Já com o cheiro da comida tomando conta do ambiente, e com o tempo até o início do show ficando mais curto, perguntei ao violeiro sobre seus próximos projetos. Ele, que já possui diversos discos e parcerias lançadas, além de ter sido indicado em 2002 ao Grammy Latino com o disco Cantoria Brasileira, abriu um sorriso dizendo que foi convidado para retornar à China e que pretende lançar em breve outros dois trabalhos: seu primeiro disco instrumental, chamado de “3 Brasis”, no qual Chico faz parceria com o consagrado clarinetista Paulo Sérgio Santos e com o violoncelista Márcio Malard, e um outro trabalho temporariamente batizado de “Caipira Universal”, no qual Chico recebeu músicas de compositores de todo o país (incluindo Arnaldo Antunes, Zeca Baleiro, dentre outros) e que terá a participação especial de nomes como Zé Geraldo, Virgínia Rosa, Banda de Pau e Corda e do próprio Zeca Baleiro.
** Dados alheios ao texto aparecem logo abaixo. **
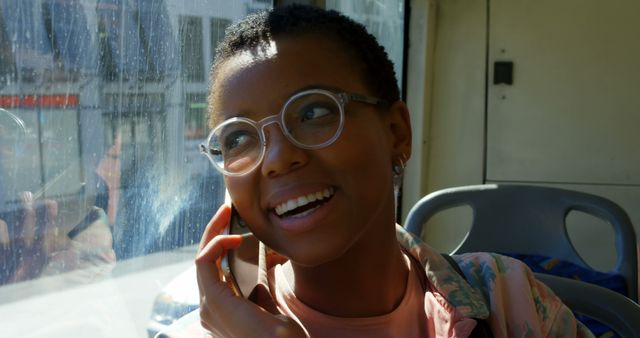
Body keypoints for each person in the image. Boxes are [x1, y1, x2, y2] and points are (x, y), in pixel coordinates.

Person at [194, 5, 593, 338]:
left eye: (313, 112)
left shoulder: (507, 296)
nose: (278, 158)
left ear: (397, 132)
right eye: (238, 139)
Pausa para o jantar, fotos com alguns fãs e Chico corre para se aprontar para o show. A pontualidade é uma característica do Lobo. Após atender a mais pessoas, rever alguns velhos conhecidos da região, posar para fotografias e receber presentes, Chico sobe ao palco e encanta a todos com as mais belas músicas do cancioneiro popular. De cima do palco, pude perceber o entusiasmo de pessoas de todas as gerações, numa grande noite de festa e alegria. Depois de uma hora e meia de apresentação, o artista agradece a todos e retorna ao camarim para atender a uma legião de admiradores que já o aguardavam. A gentileza e atenção com cada um dos que o esperavam é singular. Se o público é importante para um artista, tamanha importância é a sua quando tem esse carinho com seu público. 

Para sorte da viola, de seus admiradores e da música raiz do nosso sertão, nomes como o de Chico Lobo seguem na batalha diária em busca de espaço e reconhecimento. Que outros tantos violeiros tenham o amor, a garra, a vontade e o talento desse mineiro da região do Campo das Vertentes que tanto nos enche de magia, encantamento e orgulho. Um mineiro que nos faz a cada dia ter mais certeza de que nossas origens nunca serão esquecidas no tempo.